Logotype for OMV Petrom S.A.

OMV Petrom (SNP) Q2 2025 earnings summary

Event summary combining transcript, slides, and related documents.

Logotype for OMV Petrom S.A.

Q2 2025 earnings summary

1 Nov, 2025

Executive summary

  • Q2 2025 performance was resilient amid volatile oil prices, regulatory headwinds, and planned maintenance, with a strong cost focus and progress in regional gas (Neptun Deep), renewables (Gabare PV project), biofuels (SAF/HVO), and e-mobility initiatives, including Romania's largest electric charging hub.

  • Base dividend for 2024 increased and paid in June 2025; special dividend decision postponed to Q3 pending clarity on investments and regulatory changes.

  • Operational performance remained resilient despite lower and volatile oil prices, regulatory impacts, and integration benefits.

  • Key events included a new gas discovery in Spineni, expansion into Bulgarian renewables, and securing feedstock for sustainable aviation fuel production.

Financial highlights

  • Q2 2025 clean CCS operating result: RON 1.2 billion, down 14% year-on-year.

  • Net income attributable to stockholders: RON 1.1 billion, down 17% year-on-year; clean CCS net income rose 2% to RON 1.2 billion.

  • Operating cash flow: RON 2 billion, up 91% year-on-year.

  • Total CapEx H1 2025: RON 3.3 billion, up 33–37% year-on-year, mainly for Neptun Deep and renewables.

  • Free cash flow after dividends was negative RON 2,646 million in Q2 2025 due to high investments and record dividend payments.

Outlook and guidance

  • 2025 Brent oil price estimate maintained at $70/bbl; production guidance ~104,000 boe/d; refining margin ~$8/bbl; refinery utilization rate 90–95%.
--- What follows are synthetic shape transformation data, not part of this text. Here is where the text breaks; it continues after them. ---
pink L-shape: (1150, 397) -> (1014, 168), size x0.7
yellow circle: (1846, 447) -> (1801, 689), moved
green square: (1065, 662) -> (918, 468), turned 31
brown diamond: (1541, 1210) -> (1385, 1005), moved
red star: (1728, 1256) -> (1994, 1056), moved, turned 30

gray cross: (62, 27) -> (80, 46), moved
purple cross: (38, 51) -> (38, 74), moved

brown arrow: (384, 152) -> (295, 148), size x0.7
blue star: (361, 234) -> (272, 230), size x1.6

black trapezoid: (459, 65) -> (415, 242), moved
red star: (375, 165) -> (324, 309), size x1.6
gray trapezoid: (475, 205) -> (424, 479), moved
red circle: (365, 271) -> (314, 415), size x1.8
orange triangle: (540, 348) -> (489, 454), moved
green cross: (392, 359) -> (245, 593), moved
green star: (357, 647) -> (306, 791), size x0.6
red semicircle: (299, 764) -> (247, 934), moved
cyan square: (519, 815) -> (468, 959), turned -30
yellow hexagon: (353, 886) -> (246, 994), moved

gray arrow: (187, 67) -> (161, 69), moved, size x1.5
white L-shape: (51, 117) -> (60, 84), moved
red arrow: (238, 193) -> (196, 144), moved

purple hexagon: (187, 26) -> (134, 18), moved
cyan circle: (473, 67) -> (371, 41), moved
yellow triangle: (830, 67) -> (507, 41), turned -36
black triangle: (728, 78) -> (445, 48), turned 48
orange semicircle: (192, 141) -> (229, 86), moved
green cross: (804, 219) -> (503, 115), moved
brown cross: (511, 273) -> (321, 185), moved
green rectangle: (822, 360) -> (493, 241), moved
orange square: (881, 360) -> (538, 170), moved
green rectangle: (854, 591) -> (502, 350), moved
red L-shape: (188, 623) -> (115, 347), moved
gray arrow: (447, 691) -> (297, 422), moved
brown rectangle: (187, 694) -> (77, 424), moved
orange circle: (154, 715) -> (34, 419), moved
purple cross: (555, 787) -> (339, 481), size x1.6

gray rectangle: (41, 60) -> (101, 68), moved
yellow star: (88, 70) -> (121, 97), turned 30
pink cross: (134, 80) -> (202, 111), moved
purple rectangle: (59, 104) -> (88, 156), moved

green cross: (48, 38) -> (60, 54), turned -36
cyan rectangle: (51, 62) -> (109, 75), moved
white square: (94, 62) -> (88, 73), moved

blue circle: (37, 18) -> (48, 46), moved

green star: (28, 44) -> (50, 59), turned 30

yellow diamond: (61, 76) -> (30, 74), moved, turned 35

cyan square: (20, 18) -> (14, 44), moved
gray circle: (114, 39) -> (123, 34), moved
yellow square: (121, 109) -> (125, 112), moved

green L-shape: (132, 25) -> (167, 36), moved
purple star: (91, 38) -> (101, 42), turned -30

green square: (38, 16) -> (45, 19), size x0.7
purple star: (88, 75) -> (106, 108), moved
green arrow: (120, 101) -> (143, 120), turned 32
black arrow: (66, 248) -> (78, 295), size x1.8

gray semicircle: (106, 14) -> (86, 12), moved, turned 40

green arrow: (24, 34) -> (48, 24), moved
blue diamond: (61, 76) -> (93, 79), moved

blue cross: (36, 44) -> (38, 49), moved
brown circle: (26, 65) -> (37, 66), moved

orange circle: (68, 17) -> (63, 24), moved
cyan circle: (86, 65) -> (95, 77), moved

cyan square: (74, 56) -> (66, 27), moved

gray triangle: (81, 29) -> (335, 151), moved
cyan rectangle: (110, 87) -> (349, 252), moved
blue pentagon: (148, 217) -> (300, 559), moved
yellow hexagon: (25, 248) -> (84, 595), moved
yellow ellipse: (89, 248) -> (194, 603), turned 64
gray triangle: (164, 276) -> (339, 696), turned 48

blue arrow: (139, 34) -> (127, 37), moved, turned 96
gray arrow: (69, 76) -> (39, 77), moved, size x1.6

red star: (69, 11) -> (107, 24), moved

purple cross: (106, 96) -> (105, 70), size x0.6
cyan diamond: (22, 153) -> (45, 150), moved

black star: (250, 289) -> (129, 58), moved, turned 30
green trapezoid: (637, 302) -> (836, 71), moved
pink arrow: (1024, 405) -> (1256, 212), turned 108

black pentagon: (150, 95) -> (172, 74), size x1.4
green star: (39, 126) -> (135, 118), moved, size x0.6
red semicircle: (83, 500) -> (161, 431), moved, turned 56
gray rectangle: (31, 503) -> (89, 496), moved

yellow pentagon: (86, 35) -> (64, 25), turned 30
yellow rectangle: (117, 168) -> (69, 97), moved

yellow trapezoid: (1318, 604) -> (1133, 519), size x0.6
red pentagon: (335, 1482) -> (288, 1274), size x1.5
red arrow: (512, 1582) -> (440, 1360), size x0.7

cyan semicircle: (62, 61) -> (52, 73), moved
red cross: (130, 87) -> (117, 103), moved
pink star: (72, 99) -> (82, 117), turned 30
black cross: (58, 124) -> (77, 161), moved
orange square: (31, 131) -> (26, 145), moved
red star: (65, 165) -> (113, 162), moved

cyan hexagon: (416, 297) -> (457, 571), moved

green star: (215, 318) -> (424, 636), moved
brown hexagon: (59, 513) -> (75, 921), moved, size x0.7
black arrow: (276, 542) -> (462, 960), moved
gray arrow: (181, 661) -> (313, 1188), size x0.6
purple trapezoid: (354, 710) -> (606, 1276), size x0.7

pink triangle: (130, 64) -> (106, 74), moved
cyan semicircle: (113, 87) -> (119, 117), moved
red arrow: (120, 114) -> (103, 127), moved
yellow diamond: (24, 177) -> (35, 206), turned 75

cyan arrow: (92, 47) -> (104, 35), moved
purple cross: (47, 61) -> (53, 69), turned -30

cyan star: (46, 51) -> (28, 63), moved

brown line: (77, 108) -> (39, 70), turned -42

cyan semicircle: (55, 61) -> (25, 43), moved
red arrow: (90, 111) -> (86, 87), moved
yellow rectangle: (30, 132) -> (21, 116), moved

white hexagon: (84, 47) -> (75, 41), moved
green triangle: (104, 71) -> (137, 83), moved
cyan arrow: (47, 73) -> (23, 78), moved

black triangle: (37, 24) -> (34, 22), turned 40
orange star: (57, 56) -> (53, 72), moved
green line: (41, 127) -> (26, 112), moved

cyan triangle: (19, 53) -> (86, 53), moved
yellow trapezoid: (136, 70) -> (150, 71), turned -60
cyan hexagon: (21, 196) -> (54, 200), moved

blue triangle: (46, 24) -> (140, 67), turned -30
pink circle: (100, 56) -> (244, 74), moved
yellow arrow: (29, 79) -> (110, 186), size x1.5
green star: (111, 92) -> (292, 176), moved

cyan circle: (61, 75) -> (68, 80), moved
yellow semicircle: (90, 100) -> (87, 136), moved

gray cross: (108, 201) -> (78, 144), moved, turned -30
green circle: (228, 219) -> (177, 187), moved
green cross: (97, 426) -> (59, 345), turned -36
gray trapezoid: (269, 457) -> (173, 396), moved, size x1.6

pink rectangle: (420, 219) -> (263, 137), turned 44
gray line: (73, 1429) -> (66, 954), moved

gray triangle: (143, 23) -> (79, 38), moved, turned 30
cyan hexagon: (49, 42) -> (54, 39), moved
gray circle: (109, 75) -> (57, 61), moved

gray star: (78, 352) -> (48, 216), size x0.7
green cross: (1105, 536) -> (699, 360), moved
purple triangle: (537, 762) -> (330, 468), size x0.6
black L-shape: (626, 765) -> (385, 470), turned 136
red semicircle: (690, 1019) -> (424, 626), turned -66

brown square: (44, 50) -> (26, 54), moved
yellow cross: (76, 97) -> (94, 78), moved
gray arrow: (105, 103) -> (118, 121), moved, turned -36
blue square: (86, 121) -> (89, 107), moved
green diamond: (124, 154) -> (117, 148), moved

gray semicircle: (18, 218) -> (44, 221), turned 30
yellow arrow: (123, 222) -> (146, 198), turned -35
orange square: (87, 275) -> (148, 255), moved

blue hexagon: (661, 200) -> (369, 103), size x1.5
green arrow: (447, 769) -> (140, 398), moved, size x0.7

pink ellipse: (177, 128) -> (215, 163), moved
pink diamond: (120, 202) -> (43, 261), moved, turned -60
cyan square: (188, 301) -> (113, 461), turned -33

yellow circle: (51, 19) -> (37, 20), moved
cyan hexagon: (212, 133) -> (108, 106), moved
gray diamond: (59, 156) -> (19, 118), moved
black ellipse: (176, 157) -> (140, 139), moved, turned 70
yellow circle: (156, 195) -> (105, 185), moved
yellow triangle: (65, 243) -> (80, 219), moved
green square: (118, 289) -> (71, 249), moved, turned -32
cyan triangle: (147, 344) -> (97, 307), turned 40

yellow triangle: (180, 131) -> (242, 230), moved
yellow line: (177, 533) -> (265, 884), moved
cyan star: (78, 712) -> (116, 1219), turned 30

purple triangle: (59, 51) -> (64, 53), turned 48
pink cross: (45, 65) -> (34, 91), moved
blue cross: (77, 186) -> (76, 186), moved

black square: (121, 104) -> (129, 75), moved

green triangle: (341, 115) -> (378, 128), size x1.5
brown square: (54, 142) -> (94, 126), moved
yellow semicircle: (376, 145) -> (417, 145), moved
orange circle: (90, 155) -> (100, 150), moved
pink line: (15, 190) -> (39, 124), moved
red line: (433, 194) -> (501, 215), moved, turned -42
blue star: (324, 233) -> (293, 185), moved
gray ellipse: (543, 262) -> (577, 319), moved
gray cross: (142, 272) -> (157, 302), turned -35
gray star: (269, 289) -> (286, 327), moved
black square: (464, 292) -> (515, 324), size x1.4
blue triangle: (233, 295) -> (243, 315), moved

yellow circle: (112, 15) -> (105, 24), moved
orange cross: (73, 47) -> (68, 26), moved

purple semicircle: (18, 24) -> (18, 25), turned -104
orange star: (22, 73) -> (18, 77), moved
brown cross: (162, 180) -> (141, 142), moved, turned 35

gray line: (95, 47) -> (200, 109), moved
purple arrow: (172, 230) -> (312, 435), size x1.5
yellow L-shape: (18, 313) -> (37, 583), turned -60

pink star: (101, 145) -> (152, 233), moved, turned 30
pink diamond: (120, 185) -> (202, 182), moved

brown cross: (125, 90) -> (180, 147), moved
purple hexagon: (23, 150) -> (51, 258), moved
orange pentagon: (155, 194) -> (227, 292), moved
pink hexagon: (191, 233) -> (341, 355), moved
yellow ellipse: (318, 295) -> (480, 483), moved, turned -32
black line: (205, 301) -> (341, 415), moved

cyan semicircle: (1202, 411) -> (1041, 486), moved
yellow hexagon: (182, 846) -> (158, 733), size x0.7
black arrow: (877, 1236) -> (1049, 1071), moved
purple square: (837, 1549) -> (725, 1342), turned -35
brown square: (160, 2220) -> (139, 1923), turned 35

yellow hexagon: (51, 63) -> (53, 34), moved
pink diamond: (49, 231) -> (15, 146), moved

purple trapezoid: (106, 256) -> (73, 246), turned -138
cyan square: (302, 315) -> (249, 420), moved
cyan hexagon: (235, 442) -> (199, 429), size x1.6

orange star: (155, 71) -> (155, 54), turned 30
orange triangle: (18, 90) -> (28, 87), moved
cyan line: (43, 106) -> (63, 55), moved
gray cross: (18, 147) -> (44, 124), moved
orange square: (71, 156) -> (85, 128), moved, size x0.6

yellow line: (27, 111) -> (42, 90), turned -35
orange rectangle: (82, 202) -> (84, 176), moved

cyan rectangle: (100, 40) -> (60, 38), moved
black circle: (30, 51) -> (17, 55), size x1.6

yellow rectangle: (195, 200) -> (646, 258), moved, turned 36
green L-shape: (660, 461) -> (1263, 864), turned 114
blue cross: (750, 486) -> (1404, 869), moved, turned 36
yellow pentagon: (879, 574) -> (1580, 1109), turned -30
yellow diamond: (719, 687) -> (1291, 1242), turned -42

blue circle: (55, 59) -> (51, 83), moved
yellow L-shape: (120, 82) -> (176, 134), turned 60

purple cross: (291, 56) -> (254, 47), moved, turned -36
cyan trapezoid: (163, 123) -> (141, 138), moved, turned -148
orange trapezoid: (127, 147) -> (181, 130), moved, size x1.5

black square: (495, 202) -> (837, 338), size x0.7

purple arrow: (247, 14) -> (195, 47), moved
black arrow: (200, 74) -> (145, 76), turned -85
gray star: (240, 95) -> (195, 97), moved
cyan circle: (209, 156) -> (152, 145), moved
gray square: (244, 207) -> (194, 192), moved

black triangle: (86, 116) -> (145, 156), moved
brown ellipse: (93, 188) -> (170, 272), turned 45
  • Organic CapEx for 2025 planned at RON 8–8.6 billion, over 25% higher year-on-year, focused on Neptun Deep, renewables, and SAF/HVO.

  • Free cash flow before dividends expected negative in 2025 due to high investments; special dividend under review.

  • Production cost expected above $17/boe due to forex, new construction tax, and inflation.

  • Strategic focus on optimizing traditional business, growing regional gas, and transitioning to low/zero carbon, including renewables and EV charging expansion.